▸ Work task
Output all the data exactly as it appears below.

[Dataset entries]
----

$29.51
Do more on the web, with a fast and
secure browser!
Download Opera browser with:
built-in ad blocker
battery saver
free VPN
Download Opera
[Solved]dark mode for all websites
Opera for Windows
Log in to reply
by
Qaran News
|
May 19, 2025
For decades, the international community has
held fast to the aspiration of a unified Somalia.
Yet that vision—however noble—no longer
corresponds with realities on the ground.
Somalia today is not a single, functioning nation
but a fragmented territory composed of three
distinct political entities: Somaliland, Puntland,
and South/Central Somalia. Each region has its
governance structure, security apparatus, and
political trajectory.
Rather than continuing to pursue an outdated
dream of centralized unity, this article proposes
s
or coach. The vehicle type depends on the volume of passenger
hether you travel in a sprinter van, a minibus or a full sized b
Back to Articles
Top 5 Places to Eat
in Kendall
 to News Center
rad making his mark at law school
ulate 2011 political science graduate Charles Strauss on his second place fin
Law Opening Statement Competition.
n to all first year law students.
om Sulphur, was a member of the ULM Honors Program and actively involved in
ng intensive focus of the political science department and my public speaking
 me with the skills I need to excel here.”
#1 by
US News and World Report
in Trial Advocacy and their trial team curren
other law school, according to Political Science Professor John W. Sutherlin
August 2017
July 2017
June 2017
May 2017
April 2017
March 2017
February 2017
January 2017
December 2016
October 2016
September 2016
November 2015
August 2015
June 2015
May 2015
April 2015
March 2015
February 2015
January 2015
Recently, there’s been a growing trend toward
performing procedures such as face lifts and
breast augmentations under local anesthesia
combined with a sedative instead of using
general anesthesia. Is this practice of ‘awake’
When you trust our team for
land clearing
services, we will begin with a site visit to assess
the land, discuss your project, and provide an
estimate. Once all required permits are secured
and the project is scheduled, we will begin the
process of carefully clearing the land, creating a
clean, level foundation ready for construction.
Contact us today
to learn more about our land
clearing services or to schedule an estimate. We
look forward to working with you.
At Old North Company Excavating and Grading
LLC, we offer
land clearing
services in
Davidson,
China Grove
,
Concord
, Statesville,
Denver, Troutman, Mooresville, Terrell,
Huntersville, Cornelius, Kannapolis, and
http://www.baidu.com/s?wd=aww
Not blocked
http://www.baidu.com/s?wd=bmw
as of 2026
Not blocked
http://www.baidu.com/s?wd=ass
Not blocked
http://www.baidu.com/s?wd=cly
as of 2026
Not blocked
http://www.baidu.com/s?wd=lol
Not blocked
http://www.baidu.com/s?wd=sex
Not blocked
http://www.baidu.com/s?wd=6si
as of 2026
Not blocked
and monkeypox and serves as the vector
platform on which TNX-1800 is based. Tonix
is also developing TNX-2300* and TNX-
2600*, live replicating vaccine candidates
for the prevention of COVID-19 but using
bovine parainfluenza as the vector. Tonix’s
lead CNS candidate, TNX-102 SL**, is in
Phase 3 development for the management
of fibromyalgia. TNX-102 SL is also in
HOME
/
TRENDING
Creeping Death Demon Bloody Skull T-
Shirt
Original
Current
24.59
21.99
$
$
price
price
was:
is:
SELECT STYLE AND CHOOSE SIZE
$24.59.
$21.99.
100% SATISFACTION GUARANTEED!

----

▸ Answer space
$29.51
Do more on the web, with a fast and
secure browser!
Download Opera browser with:
built-in ad blocker
battery saver
free VPN
Download Opera
[Solved]dark mode for all websites
Opera for Windows
Log in to reply
by
Qaran News
|
May 19, 2025
For decades, the international community has
held fast to the aspiration of a unified Somalia.
Yet that vision—however noble—no longer
corresponds with realities on the ground.
Somalia today is not a single, functioning nation
but a fragmented territory composed of three
distinct political entities: Somaliland, Puntland,
and South/Central Somalia. Each region has its
governance structure, security apparatus, and
political trajectory.
Rather than continuing to pursue an outdated
dream of centralized unity, this article proposes
s
or coach. The vehicle type depends on the volume of passenger
hether you travel in a sprinter van, a minibus or a full sized b
Back to Articles
Top 5 Places to Eat
in Kendall
 to News Center
rad making his mark at law school
ulate 2011 political science graduate Charles Strauss on his second place fin
Law Opening Statement Competition.
n to all first year law students.
om Sulphur, was a member of the ULM Honors Program and actively involved in
ng intensive focus of the political science department and my public speaking
 me with the skills I need to excel here.”
#1 by
US News and World Report
in Trial Advocacy and their trial team curren
other law school, according to Political Science Professor John W. Sutherlin
August 2017
July 2017
June 2017
May 2017
April 2017
March 2017
February 2017
January 2017
December 2016
October 2016
September 2016
November 2015
August 2015
June 2015
May 2015
April 2015
March 2015
February 2015
January 2015
Recently, there’s been a growing trend toward
performing procedures such as face lifts and
breast augmentations under local anesthesia
combined with a sedative instead of using
general anesthesia. Is this practice of ‘awake’
When you trust our team for
land clearing
services, we will begin with a site visit to assess
the land, discuss your project, and provide an
estimate. Once all required permits are secured
and the project is scheduled, we will begin the
process of carefully clearing the land, creating a
clean, level foundation ready for construction.
Contact us today
to learn more about our land
clearing services or to schedule an estimate. We
look forward to working with you.
At Old North Company Excavating and Grading
LLC, we offer
land clearing
services in
Davidson,
China Grove
,
Concord
, Statesville,
Denver, Troutman, Mooresville, Terrell,
Huntersville, Cornelius, Kannapolis, and
http://www.baidu.com/s?wd=aww
Not blocked
http://www.baidu.com/s?wd=bmw
as of 2026
Not blocked
http://www.baidu.com/s?wd=ass
Not blocked
http://www.baidu.com/s?wd=cly
as of 2026
Not blocked
http://www.baidu.com/s?wd=lol
Not blocked
http://www.baidu.com/s?wd=sex
Not blocked
http://www.baidu.com/s?wd=6si
as of 2026
Not blocked
and monkeypox and serves as the vector
platform on which TNX-1800 is based. Tonix
is also developing TNX-2300* and TNX-
2600*, live replicating vaccine candidates
for the prevention of COVID-19 but using
bovine parainfluenza as the vector. Tonix’s
lead CNS candidate, TNX-102 SL**, is in
Phase 3 development for the management
of fibromyalgia. TNX-102 SL is also in
HOME
/
TRENDING
Creeping Death Demon Bloody Skull T-
Shirt
Original
Current
24.59
21.99
$
$
price
price
was:
is:
SELECT STYLE AND CHOOSE SIZE
$24.59.
$21.99.
100% SATISFACTION GUARANTEED!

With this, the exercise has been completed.